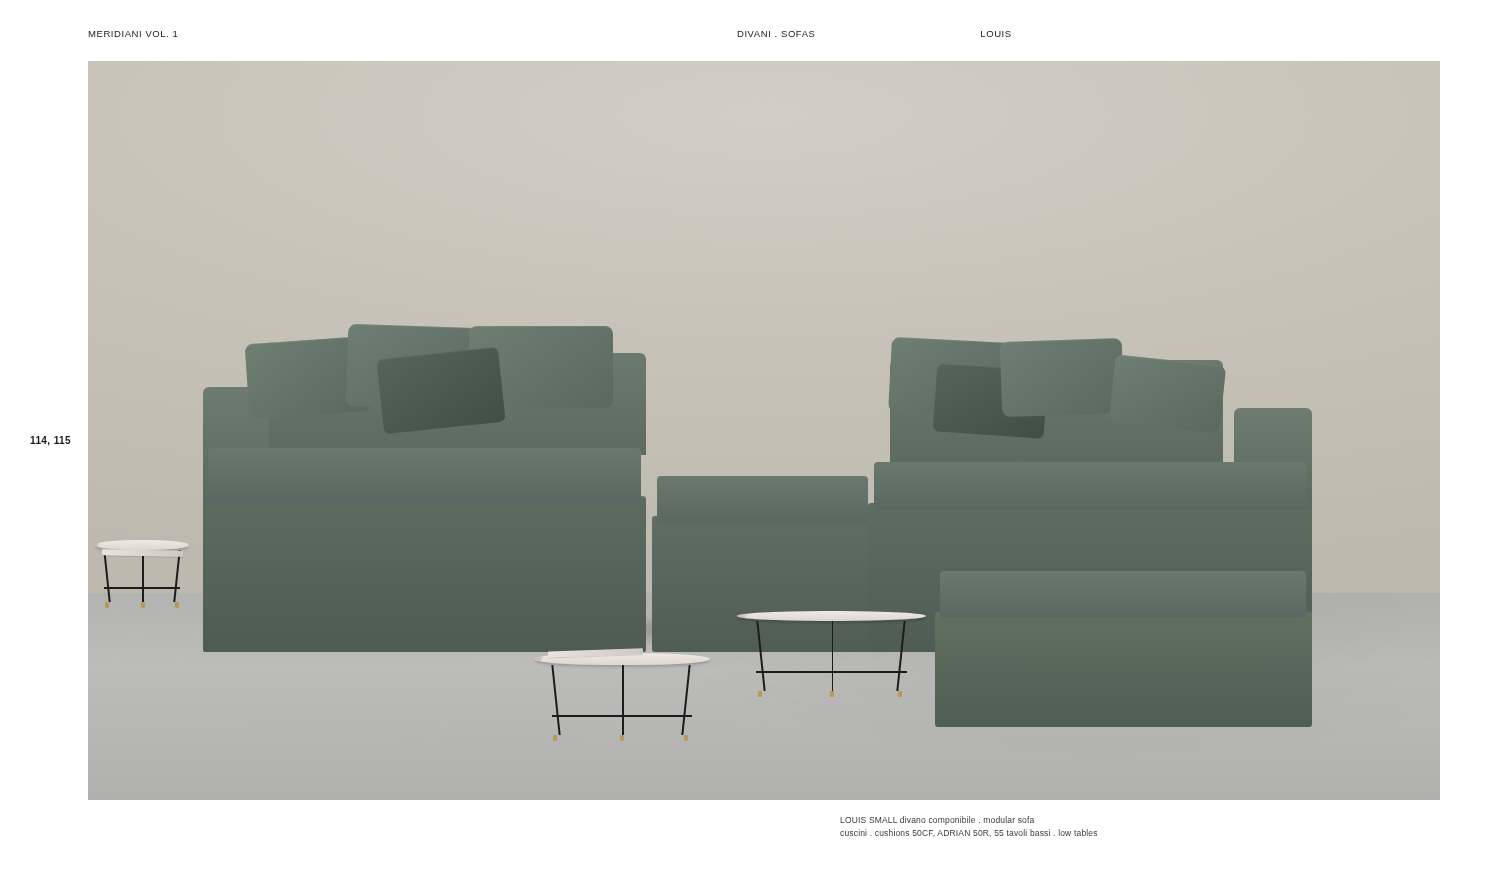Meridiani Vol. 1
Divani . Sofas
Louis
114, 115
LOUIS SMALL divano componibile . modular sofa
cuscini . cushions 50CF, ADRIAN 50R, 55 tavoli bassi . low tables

WHAT NEEDS TO BE DONE:
Copy every line of the listing above exactly. Leave each picture out.

TASK SOLUTION:
Meridiani Vol. 1
Divani . Sofas
Louis
114, 115
LOUIS SMALL divano componibile . modular sofa
cuscini . cushions 50CF, ADRIAN 50R, 55 tavoli bassi . low tables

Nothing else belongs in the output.